# mysql57-server upgrade fails



## ICSRunningFool (Aug 1, 2018)

Periodically I do a portsnap fetch update, portupgrade -a.
This time an upgrade to mysql57-server-5.7.22_2 to5.7.22_3 failed with a linker error. 
If I look at the log files it looks like the failing error is:
pfs_instr.cc.text+0x1247): undefined reference to `__atomic_fetch_add_8'

Currently running 11.2-RELEASE

Confused, where do I go from here ?


----------



## ShelLuser (Aug 1, 2018)

First issue: why build ports in the first place? Do you have any specific need for that (changed settings or such)? Because if you don't then it might be easier to simply rely on binary packages. So: sorting everything out with the pkg command (`# pkg upgrade`).

Second: does /usr/ports/UPDATING mean anything to you? Failure to follow up on that document and perform the actions as listed is often the cause for port builds to go haywire.

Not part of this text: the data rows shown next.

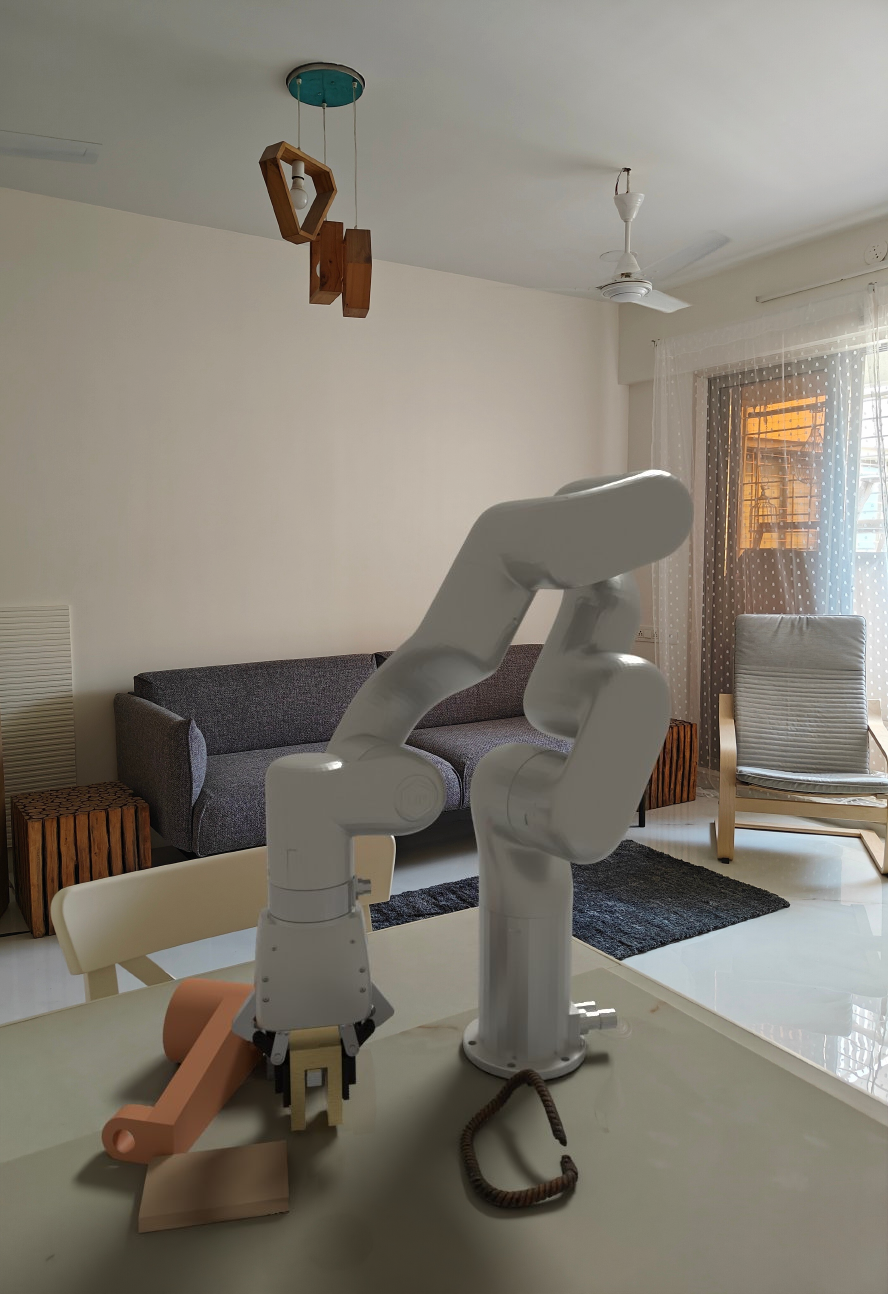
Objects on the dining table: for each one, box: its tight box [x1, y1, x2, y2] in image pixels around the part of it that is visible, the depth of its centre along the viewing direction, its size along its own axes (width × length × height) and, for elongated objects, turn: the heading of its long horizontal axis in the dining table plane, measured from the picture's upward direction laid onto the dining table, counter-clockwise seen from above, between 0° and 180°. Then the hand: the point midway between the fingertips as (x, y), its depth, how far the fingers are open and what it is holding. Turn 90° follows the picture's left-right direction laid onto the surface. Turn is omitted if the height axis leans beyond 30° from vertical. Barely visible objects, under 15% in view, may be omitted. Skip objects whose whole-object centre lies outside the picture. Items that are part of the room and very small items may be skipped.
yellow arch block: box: [289, 1026, 344, 1132], centre depth 79 cm, size 4×4×7 cm
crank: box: [101, 977, 265, 1165], centre depth 84 cm, size 20×8×8 cm, turn 167°
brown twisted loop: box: [459, 1069, 579, 1209], centre depth 75 cm, size 13×5×10 cm
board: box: [137, 1140, 290, 1234], centre depth 71 cm, size 11×7×1 cm, turn 102°
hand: (315, 1093), depth 80 cm, fingers closed on yellow arch block, 4 cm apart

Just in case: do you mix ports and packages by any chance? That too could be a possible cause.

When all else fails you could try building the port in a jail. This will ensure that you're working with a clean environment and that can make a difference sometimes.


----------



## ICSRunningFool (Aug 2, 2018)

ShelLuser,
Been to both places first which is why I came here looking for assistance. 

pkg upgrade does not list the mysql57-server update as a possible upgrade when it is run.

Looked in the UPDATING and could not see anything related to mysql57-server or the associated linker error atomic_...  not found. Google gave me some information that leads me to believe that atomic is C++ mechanism to insulate against hardware differences. The computer that I am running this on is NOT a 64 bit computer so I am suspicious, but this has been running for a long time.

Since this update just recently came out, surely I am not the only one with the problem.

Allan


----------



## SirDice (Aug 2, 2018)

ICSRunningFool said:


> pkg upgrade does not list the mysql57-server update as a possible upgrade when it is run.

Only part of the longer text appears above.